Personally I prefer my coffee roasted no darker than the merest onset of vanguard 2nd crack (Full City+). Generally speaking most of what I drink is roasted to City / Full City though. Tastes vary as noted above and few things are more subjective than one's food and drink preferences.

I did find that my palate evolved and became more sensitive to nuances when I started brewing my own beer. Same thing happened when I started to roast my own coffee. Unsurprisingly my cigar palate changed quite a bit as well when I started smoking a broader variety of cuban cigars.

I saw that Trader Joes has recently started offering an "american" roast coffee - tried it and was pleasantly surprised as it is one of the few non micro offerings that includes a city roast in their assortment of beans.
 
Has anyone tried the new coffee? How is it?

I have been buying Jim's Organic Hazelnut Coffee. I find it to to be one of the best I have tried.
 
The dark "Espresso roast" is a US thing.
Italian espresso blends are characterized by their lighter roast and, surprisingly to North Americans, a small (5 - 10%) amount of high grade robusta coffee beans are often included.
The lightest of the espresso roasts is called a Full City Roast which is the darkest brown that a coffee bean can be roasted without oils developing on the surface of the bean. This is the common roast for espresso in Northern Italy.
Roasting the coffee beans to a darker brown, just past a full city roast, produces visible surface oils on the coffee bean. This roast is called Vienna Roast or Light French. This is more typical of espresso blends found farther south in Italy.
Roasting coffee beans nearly black - with a full coat of surface oils - is generally referred to as French or Italian Roast and is what most of the US thinks of as espresso roast.

As far as Starbuck burning their beans. The argument doesn't make sense to me. They sell a ton of different beans all roasted to different levels. Go get a bag of Guatemala Antigua or Columbia Narino Suprema and explain how that is burnt? Some of their roast taste very burnt but that is what French or Spanish roast is. Not everyone likes their coffee the same and it isn't a right or wrong kind of thing.
I understand those that want a very lightly roasted bean to taste as much of the nuances as possible. I'm sure many of them drink room temperature beer so that the cold doesn't mask the flavors. I can respect that.

I can't respect the (not the roast I like = crap) attitude.
Is any big company (Starbucks or otherwise) ever going to be as good as roasting your own to the exact level you like? Of course not. How could they complete with you customizing it to your own taste. They did however push a decent chunk of the US away from the folgers and gas station crap they use to drink. They even pushed McDonalds into vastly improving their coffee.

I could probably make my own shaving soap to perfectly fit my needs (some of you have) and it would work better for me than any pre-made soap I could buy.
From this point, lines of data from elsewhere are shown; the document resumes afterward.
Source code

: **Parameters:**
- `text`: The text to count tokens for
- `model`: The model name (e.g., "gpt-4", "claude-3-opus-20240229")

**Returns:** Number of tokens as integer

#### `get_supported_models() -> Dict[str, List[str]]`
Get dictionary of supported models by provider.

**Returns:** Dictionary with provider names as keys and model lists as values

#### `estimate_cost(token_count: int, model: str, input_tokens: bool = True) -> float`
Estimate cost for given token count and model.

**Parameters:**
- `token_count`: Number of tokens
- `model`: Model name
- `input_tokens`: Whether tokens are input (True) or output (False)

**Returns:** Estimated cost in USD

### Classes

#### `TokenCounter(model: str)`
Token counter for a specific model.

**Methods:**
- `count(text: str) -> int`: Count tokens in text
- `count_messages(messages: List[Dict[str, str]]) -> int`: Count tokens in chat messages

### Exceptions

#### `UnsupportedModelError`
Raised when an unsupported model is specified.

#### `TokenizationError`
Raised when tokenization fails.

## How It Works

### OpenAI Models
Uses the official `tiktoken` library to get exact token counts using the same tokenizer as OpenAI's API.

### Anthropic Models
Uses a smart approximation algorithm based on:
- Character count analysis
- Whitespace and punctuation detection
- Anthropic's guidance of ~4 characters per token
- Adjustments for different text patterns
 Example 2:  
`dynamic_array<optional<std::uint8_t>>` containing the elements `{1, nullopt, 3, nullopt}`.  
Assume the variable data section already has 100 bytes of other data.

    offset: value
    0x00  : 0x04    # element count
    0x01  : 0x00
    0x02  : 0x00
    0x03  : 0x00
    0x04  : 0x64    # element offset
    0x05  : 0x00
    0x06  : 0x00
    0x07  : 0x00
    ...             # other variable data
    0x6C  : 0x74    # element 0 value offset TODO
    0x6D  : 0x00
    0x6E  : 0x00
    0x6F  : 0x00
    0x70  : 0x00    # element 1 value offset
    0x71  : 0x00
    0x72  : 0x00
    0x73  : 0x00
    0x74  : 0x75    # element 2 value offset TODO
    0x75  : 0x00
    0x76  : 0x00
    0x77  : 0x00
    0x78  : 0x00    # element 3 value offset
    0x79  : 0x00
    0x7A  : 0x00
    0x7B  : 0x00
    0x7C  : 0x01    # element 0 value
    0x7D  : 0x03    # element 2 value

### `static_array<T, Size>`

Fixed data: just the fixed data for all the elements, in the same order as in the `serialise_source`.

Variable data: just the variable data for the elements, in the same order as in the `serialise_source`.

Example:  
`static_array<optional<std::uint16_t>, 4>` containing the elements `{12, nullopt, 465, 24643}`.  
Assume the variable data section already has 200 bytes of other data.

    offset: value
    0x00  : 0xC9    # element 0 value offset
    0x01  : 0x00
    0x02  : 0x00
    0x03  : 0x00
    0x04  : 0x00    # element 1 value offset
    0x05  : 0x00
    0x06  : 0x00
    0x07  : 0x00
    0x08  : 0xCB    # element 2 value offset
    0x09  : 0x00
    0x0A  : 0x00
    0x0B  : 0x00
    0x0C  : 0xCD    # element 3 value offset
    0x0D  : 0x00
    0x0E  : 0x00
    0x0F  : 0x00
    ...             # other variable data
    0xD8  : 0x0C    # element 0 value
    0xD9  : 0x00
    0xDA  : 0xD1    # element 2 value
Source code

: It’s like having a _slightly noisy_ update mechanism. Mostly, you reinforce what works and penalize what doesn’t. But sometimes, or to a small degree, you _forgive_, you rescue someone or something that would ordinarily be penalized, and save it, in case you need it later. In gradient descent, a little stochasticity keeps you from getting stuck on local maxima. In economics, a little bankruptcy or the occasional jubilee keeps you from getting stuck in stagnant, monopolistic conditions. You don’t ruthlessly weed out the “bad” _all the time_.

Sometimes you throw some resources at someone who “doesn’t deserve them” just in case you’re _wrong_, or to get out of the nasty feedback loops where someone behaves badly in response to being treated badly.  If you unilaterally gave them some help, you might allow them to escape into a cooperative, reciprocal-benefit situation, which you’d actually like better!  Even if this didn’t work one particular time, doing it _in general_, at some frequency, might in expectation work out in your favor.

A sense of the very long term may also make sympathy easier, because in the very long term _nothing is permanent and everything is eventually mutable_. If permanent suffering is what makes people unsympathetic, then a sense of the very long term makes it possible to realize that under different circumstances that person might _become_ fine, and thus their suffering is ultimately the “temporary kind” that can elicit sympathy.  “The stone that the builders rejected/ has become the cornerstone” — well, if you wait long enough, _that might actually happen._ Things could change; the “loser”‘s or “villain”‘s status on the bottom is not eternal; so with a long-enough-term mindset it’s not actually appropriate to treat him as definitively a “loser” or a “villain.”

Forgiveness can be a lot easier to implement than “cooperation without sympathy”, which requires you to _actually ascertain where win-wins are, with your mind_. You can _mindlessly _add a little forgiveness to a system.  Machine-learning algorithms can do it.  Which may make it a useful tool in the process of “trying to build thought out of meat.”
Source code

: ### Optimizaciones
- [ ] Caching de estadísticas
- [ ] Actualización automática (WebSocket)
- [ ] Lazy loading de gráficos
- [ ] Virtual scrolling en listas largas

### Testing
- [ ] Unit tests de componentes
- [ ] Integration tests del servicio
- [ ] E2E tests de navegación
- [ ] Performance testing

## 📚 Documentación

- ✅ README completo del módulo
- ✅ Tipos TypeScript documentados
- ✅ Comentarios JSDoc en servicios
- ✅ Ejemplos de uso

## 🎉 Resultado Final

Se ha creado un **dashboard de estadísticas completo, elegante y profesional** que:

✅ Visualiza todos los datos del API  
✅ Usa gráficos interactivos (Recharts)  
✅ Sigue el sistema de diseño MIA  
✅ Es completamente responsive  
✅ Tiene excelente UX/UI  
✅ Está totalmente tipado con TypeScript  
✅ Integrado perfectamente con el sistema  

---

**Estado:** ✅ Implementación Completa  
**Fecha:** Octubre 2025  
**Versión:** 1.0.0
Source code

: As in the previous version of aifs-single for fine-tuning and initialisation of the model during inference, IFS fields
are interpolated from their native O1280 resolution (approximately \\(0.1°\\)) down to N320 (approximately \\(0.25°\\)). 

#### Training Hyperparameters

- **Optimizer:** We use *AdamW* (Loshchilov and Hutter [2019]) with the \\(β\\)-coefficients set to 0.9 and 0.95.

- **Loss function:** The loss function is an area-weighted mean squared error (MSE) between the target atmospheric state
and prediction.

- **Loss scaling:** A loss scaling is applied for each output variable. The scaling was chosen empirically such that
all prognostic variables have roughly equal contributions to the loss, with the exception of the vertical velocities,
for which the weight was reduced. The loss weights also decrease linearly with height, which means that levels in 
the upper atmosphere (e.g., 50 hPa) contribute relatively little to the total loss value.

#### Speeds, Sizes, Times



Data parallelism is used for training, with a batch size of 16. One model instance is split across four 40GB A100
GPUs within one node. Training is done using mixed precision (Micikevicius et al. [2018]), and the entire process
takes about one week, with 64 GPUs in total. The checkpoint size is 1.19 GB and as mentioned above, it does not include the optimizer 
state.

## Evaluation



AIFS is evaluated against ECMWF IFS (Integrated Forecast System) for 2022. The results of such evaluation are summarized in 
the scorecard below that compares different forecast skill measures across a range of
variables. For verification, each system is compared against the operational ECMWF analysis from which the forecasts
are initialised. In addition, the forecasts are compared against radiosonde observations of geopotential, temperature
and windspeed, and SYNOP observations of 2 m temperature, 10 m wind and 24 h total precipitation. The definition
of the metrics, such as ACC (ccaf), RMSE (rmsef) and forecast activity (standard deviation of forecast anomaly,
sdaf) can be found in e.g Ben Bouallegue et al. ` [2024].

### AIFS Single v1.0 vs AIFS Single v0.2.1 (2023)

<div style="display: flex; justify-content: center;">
But the pre-made soaps I buy now are a huge jump up from the Edge Gel or Barbasol foam I use to use. They aren't perfect but still really good and far better than the old crap.


I don't think Starbucks hate comes from the real connoisseurs of the bean. For me personally, it's the folks who think that Starbucks is the end all be all of coffee. The self proclaimed "experts" who think anything in a white foam cup with a green seal is ambrosia of the gods.

In my personal experience, Starbucks isn't too bad when compared to your other options are the grocery store(it's better than Folgers I guess). I used to buy it from time to time and it's certainly drinkable. But it doesn't hold a freaking candle to home-roasted coffee!
 
So has anyone actually said how the new Pikes Place tastes (other than someone who finds all of their beans taste burnt)?